035P Queen Elizabeth II Conference Centre London
Pharmacology 2015

 

The impact of acute or intermittent methamphetamine exposure in utero on neurodevelopment and behaviour in the neonatal rat

 

In pregnant females there are a variety patterns of methamphetamine (MA) use and correspondingly such patterns may lead to different outcomes for the neonate. The severity of neonatal outcomes is related to the frequency and quantity of MA that the foetus is exposed to. There is a paucity of studies investigating different patterns of exposure for pregnant females taking MA, either clinically or in laboratory animals. To date, our previous work has focused on chronic daily exposureto MA during pregnancy or lactation. The present study aims to determine if acute or intermittent MA exposure in utero at a pharmacological dose affects neurodevelopment and behaviour in the rat offspring.

Pregnant Sprague-Dawley dams (n=9-12 dams/group) received MA (3.75mg/kg) or control (distilled water) via oral gavage on a single gestation day (GD21) or on multiple gestation days (GD6&7, 13&14 and 20&21). A range of well-recognised neurodevelopment parameters were examined in the offspring. Data were analysed using Repeated-Measures ANOVA and Two-way ANOVA or Friedman’s ANOVA, Kruskal-Wallis and Chi-Square with relevant post-hoc tests. The level of significance was p<0.05. All experiments were approved by the Animal Care and Research Ethics Committee, National University of Ireland, Galway (12/NOV/07) and in compliance with the European Communities Council directive 86/609.

A significant increase in neonatal mortality was observed in both MA exposure patterns, as were significant impairments in neurodevelopmental parameters including somatic development (e.g. pinna unfolding, eye opening) and behavioural development (e.g. surface righting, inclined plane test, forelimb grip, Table 1).

 

Table 1: Neonatal developmental parameters.

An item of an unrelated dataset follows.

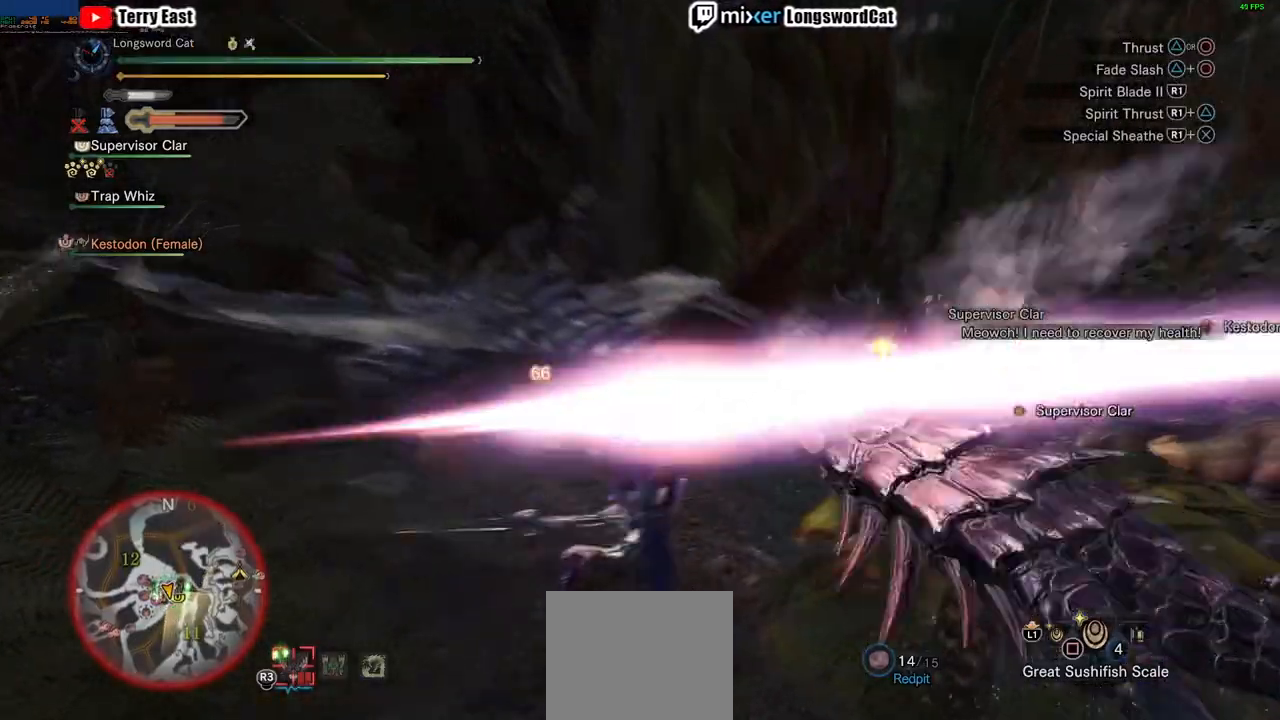
Gameplay with a controller (PlayStation layout); each line is a JSON object with the inputs held at the frame after it. "events" lists button and stick changes between this image and that frame as [ms after this image, input, new state], when the widget could be followed in between.
{"buttons": ["TRIANGLE"], "left_stick": "up", "right_stick": "center", "events": [[50, "R1", "up"], [251, "TRIANGLE", "down"], [384, "TRIANGLE", "up"], [484, "TRIANGLE", "down"], [484, "left_stick", "up"]]}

Drug Treatment Pinna Unfolding (PND 4) Surface Righting (PND 2) Inclined Plane Test (PND 11) Forelimb Grip (PND 14)
Males        
Control 83% 67% 100% 83%
Acute 100%*** 40%*** 60%*** 60%***
Intermittent 83% 33%*** 67%*** 83%
Females        
Control 83% 83% 67% 83%
Acute 100%*** 20%*** 60% 60%***
Intermittent 67%** 33%*** 67% 67%**

Data expressed as percentage of pups achieving the endpoint (n=9-12 pups/group). ***p<0.001, **p<0.01.

 

This study demonstrates that MA, at a pharmacological dose, has a profound effect on neonatal outcome even when taken on a single occasion, albeit close to the end of gestation. If extrapolated to the clinical scenario, this will give cause for concern regarding the risks associated with this drug of abuse on neurodevelopment.